* **Input for this task**
▼

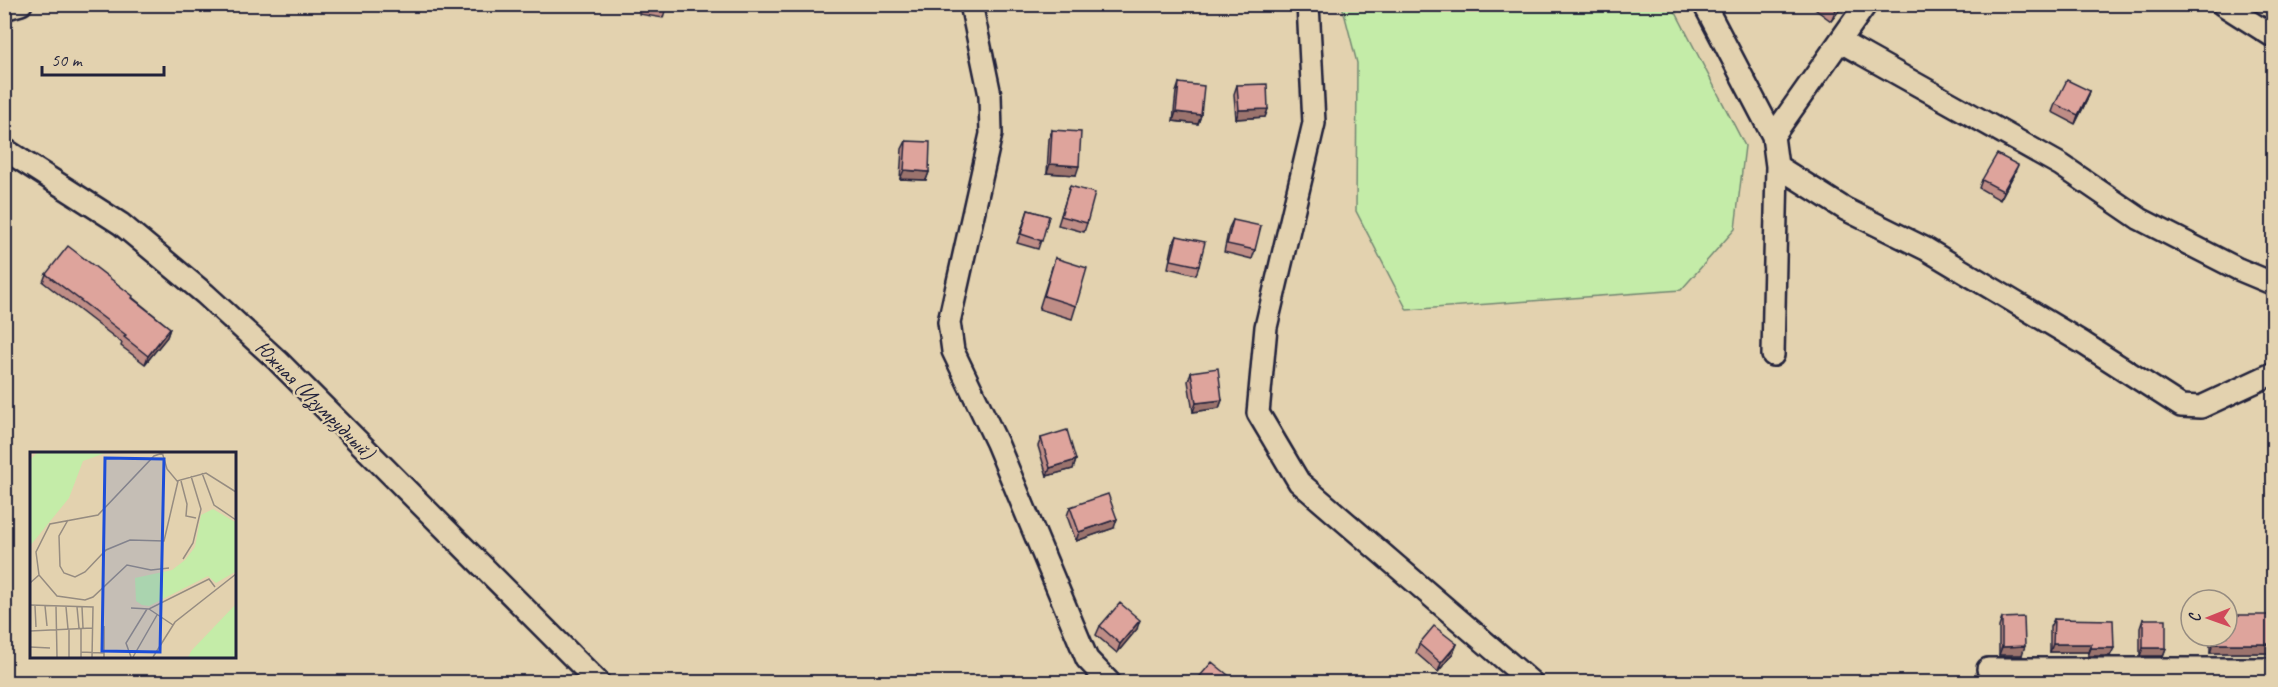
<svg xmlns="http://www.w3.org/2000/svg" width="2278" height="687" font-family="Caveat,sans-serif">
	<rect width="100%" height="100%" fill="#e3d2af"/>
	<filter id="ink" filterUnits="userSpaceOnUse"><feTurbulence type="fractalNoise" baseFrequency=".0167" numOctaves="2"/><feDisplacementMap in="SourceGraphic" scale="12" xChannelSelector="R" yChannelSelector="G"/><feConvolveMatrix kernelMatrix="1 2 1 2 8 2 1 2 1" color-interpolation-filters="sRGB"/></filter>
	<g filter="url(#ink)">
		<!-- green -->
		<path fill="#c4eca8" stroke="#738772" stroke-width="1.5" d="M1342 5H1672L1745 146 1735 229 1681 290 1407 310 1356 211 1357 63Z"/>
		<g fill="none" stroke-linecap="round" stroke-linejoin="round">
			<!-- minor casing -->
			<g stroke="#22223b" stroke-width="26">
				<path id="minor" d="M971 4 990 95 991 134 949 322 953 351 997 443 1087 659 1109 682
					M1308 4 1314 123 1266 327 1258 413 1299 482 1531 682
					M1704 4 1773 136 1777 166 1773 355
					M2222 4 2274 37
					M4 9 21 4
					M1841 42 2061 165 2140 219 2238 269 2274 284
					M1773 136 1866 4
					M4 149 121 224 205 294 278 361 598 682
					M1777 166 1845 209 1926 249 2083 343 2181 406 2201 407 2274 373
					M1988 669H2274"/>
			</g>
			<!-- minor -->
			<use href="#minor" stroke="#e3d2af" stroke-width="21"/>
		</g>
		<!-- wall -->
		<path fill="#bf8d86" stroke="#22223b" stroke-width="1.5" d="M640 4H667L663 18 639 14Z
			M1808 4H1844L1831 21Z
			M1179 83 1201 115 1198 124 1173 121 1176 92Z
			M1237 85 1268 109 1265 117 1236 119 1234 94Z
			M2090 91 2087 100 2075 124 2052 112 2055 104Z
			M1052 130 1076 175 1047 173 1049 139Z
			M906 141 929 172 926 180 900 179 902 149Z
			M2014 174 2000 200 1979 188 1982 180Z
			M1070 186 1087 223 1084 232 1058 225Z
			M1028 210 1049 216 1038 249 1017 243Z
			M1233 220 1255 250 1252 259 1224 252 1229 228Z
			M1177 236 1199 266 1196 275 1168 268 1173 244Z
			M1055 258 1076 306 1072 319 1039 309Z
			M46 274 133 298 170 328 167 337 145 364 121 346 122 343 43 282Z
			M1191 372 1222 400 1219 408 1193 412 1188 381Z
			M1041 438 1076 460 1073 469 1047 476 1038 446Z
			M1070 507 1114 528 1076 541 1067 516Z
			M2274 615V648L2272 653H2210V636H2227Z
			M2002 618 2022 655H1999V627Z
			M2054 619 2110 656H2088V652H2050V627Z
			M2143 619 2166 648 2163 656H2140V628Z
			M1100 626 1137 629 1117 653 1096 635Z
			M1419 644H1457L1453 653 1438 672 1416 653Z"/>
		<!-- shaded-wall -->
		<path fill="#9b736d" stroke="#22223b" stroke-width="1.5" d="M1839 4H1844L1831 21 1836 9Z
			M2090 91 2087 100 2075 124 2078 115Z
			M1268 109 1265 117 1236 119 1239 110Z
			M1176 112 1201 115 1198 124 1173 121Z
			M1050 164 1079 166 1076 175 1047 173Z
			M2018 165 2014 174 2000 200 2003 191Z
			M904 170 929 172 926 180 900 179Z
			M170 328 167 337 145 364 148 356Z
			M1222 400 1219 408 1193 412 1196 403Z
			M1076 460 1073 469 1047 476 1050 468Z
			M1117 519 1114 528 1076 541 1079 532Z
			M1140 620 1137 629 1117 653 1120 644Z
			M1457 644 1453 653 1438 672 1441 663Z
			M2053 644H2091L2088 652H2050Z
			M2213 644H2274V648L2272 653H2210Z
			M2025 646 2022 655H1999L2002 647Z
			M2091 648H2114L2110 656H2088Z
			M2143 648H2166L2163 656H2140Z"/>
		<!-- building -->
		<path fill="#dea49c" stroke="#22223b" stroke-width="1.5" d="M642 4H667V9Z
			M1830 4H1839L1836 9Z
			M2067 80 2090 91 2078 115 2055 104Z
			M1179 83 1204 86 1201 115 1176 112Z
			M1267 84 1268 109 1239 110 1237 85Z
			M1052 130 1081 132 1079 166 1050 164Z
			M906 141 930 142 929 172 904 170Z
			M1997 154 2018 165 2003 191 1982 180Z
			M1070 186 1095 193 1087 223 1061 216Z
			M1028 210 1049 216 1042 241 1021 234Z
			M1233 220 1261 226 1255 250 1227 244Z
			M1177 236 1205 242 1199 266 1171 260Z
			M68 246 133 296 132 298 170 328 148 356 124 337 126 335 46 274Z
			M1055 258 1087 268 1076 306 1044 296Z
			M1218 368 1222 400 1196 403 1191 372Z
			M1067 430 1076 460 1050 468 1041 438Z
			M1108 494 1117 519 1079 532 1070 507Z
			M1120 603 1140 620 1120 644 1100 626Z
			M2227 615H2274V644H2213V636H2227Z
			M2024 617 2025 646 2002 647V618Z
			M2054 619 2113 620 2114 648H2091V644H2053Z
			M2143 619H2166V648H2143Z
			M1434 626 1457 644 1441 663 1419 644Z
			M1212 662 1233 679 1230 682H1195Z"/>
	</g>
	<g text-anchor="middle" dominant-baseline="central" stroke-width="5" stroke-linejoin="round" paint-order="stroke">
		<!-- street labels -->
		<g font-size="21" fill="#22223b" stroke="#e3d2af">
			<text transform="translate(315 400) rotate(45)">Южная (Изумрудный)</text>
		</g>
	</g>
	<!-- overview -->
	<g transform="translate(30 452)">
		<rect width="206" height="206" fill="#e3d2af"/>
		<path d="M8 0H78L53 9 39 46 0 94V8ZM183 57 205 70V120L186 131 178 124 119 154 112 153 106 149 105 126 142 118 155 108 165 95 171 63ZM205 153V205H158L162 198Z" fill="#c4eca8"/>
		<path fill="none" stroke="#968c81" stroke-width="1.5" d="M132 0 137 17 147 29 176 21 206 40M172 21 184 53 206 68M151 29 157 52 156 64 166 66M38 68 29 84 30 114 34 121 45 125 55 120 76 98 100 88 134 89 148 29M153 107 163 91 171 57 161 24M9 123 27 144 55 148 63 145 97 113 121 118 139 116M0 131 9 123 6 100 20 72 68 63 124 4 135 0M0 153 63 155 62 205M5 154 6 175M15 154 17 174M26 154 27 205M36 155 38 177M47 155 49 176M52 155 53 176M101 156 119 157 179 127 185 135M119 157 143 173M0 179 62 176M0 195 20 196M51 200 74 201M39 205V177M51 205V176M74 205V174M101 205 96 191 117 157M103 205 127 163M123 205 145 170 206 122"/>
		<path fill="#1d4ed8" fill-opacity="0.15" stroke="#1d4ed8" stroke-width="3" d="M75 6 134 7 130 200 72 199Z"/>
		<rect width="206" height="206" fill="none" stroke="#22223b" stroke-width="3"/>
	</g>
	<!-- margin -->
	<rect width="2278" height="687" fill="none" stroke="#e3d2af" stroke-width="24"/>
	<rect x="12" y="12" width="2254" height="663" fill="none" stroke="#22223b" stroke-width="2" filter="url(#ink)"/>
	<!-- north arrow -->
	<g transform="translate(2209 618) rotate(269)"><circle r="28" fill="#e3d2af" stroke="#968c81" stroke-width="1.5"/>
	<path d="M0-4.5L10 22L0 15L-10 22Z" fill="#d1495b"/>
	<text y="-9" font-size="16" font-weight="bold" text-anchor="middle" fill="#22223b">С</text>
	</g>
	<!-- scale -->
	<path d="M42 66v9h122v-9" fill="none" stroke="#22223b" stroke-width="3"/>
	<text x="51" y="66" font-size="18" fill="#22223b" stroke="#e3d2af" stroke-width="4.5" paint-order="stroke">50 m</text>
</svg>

▲

* **Work required**
Go through the listing above. Show each line where the word "round" is found.

* **Response area**
		<g fill="none" stroke-linecap="round" stroke-linejoin="round">
	<g text-anchor="middle" dominant-baseline="central" stroke-width="5" stroke-linejoin="round" paint-order="stroke">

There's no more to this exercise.